PROBLEM REQUIREMENTS:
Report how many lines in the listing below include the word "solid". Write nothing besides the number.

=== Section Start ===

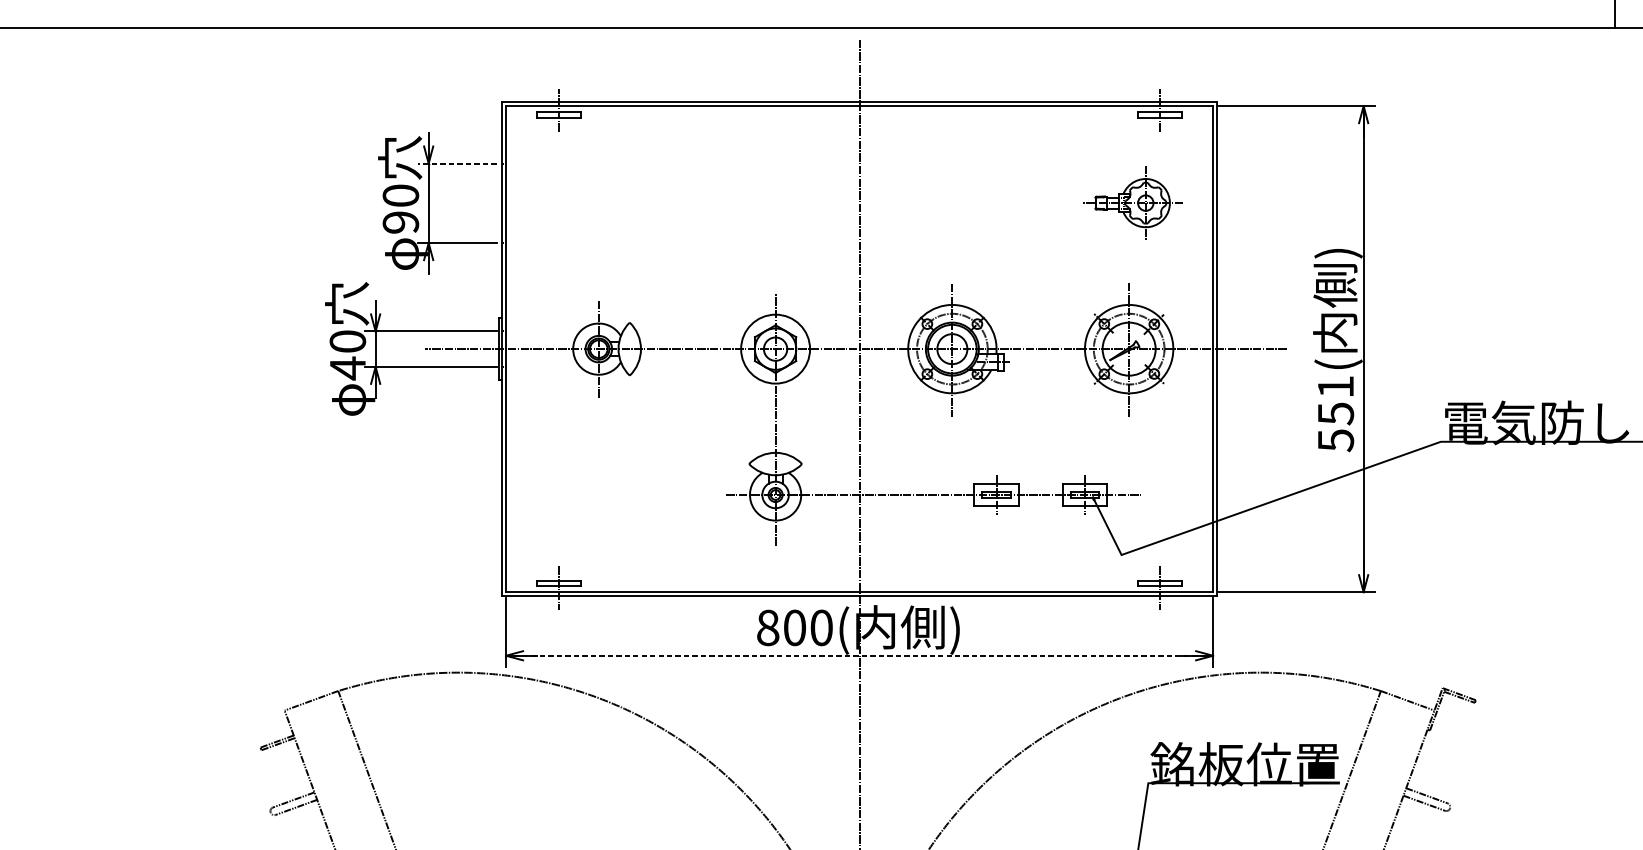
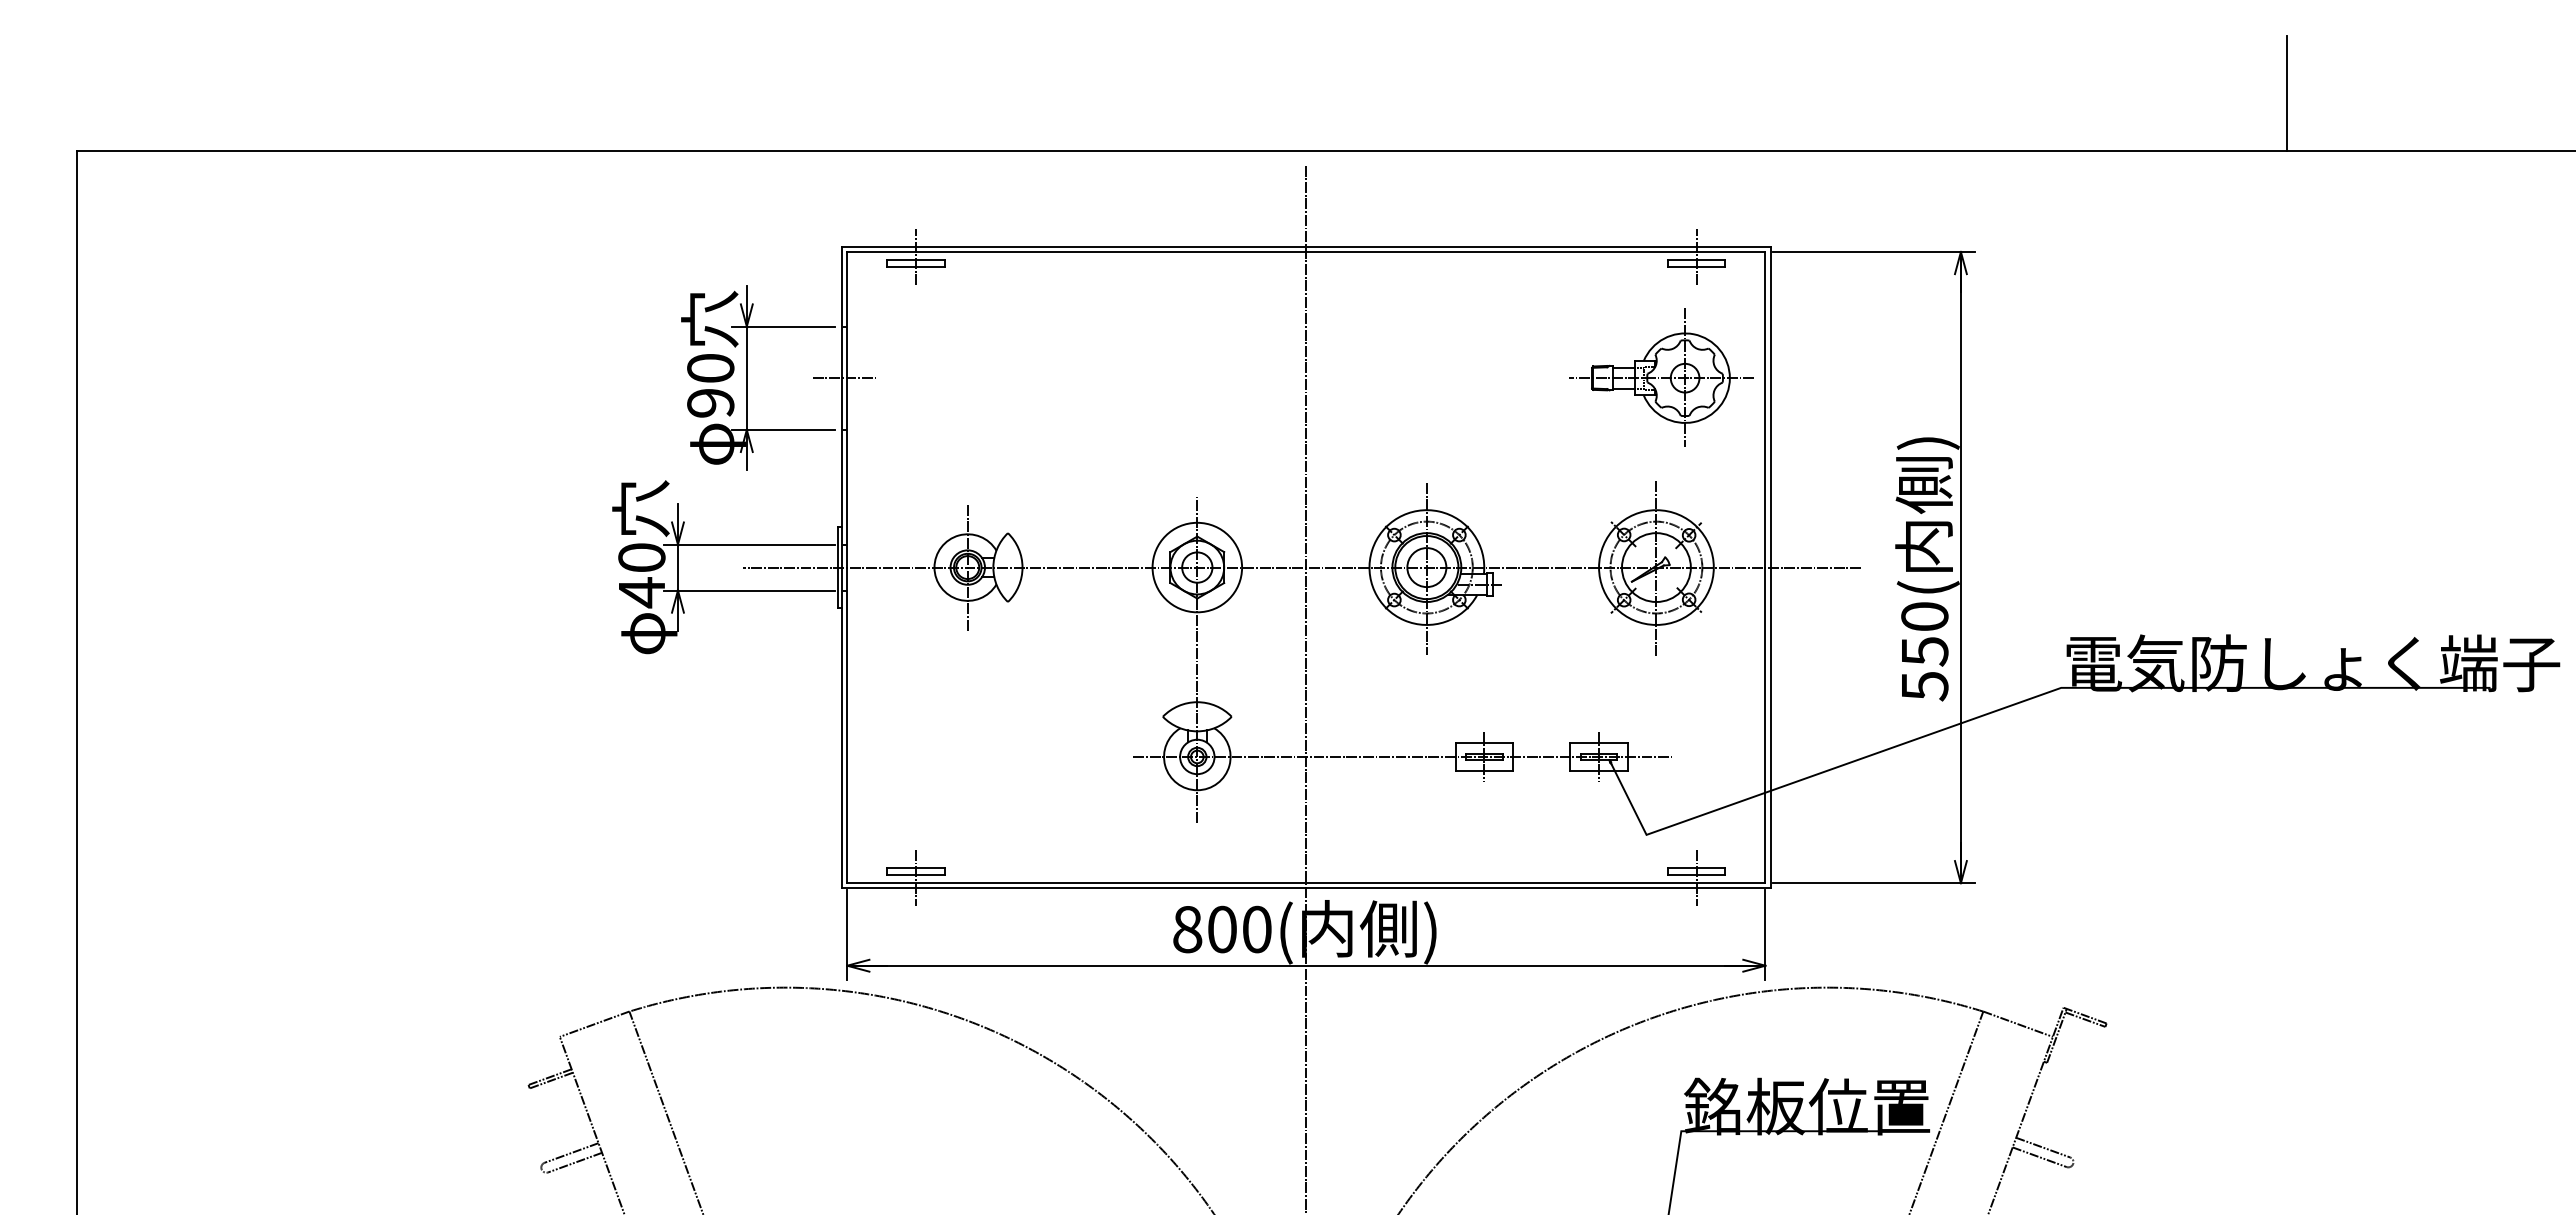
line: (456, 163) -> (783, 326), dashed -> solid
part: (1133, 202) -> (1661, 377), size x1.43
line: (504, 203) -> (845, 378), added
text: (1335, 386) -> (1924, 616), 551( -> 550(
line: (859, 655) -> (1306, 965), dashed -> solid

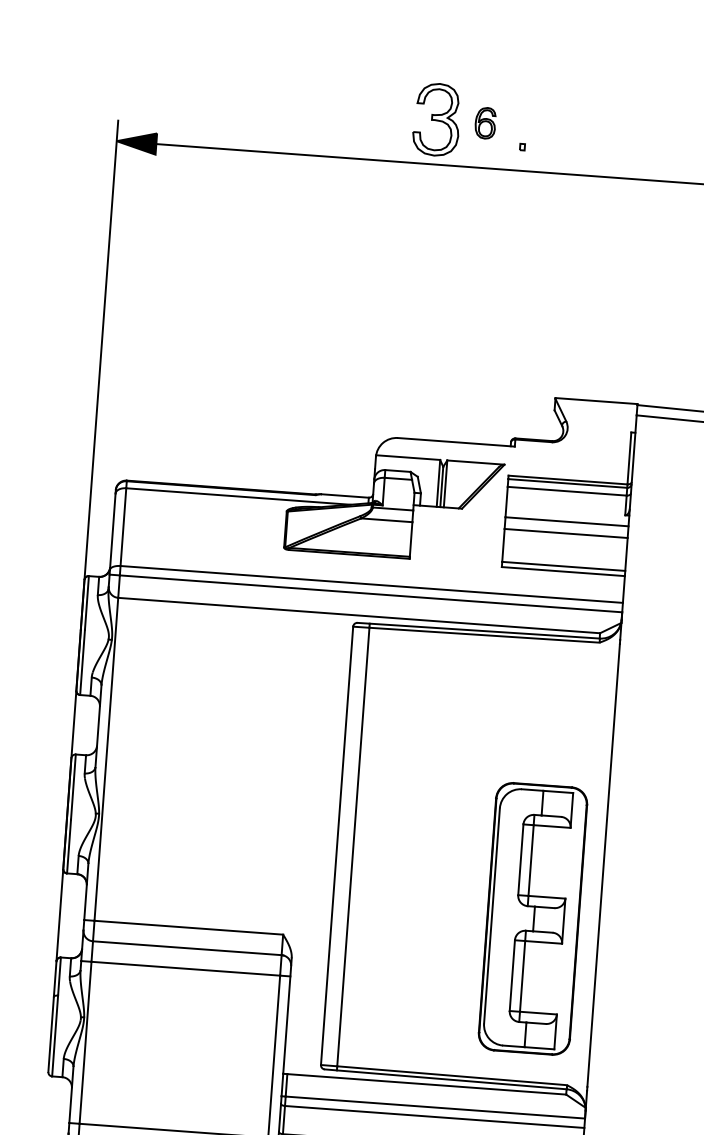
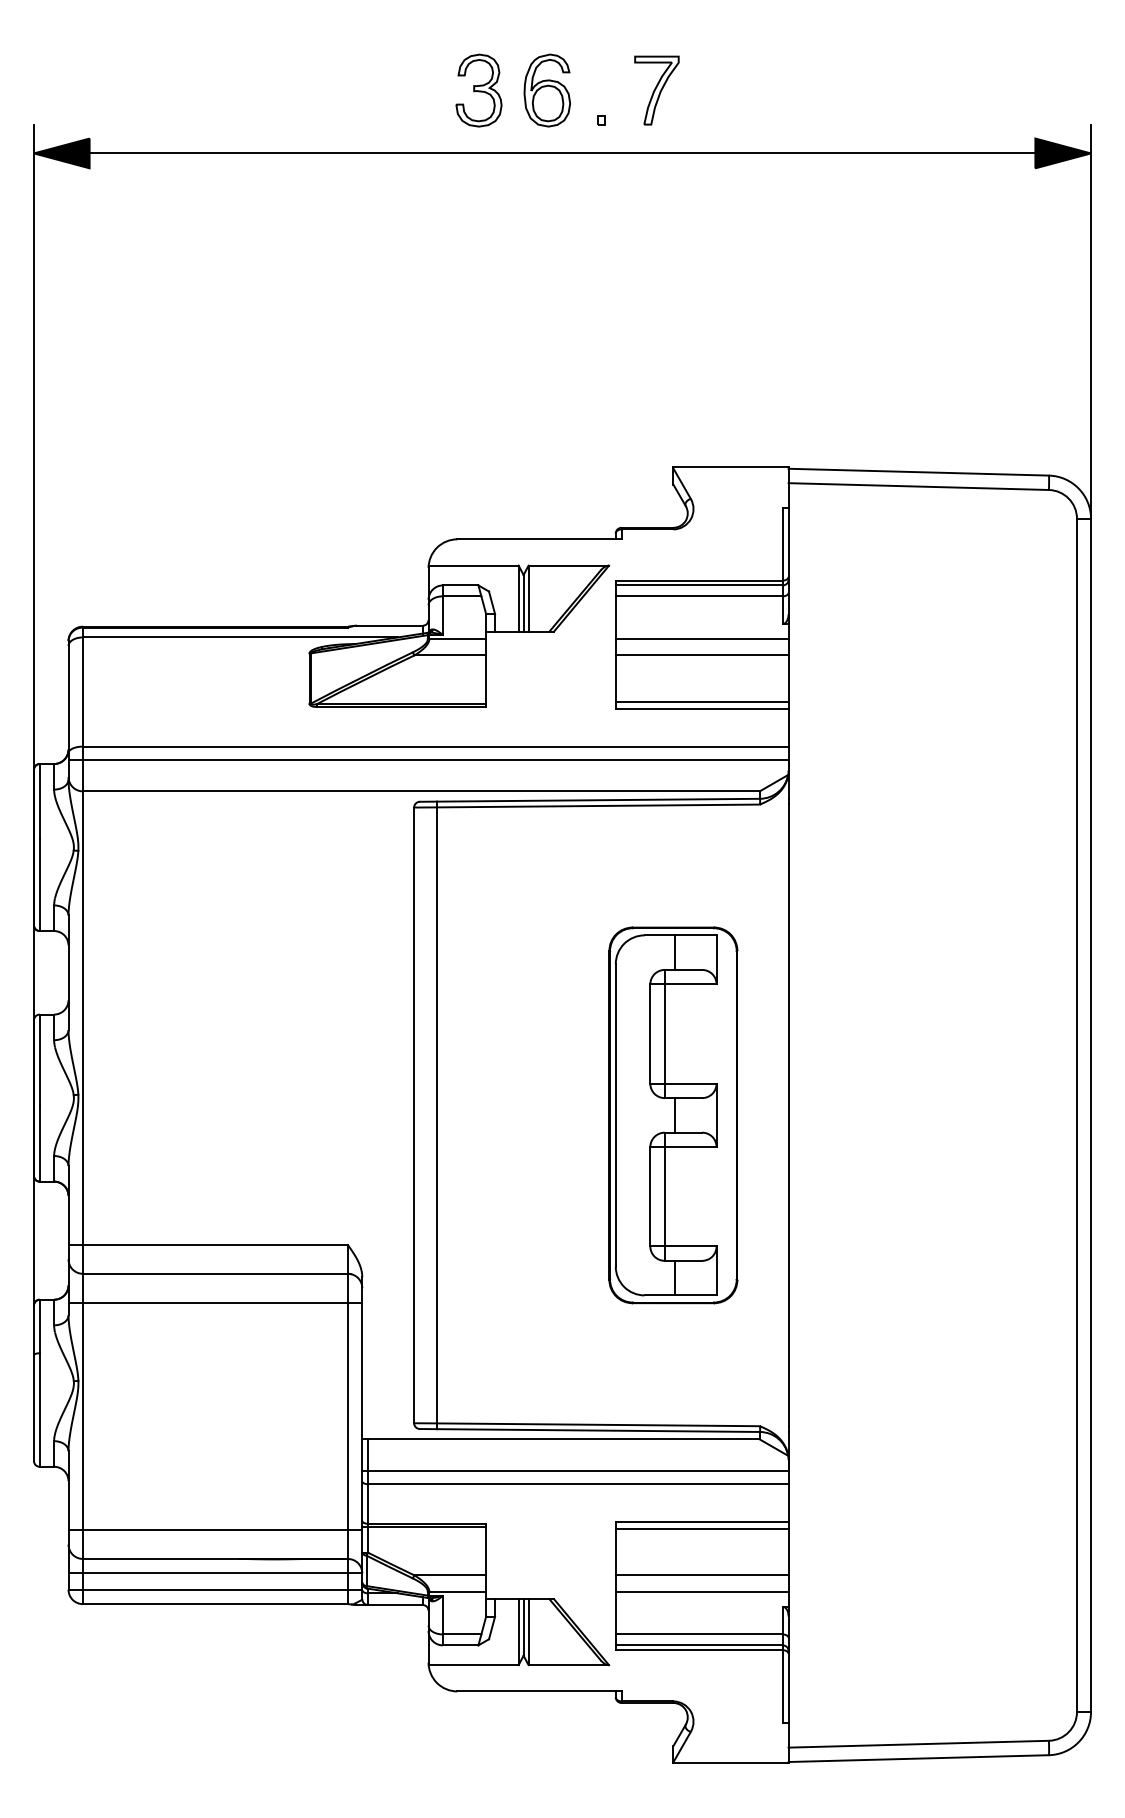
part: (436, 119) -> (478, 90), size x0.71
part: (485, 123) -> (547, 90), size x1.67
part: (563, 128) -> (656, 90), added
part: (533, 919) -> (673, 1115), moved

=== Section End ===

SOLUTION TO THE EXERCISE:
2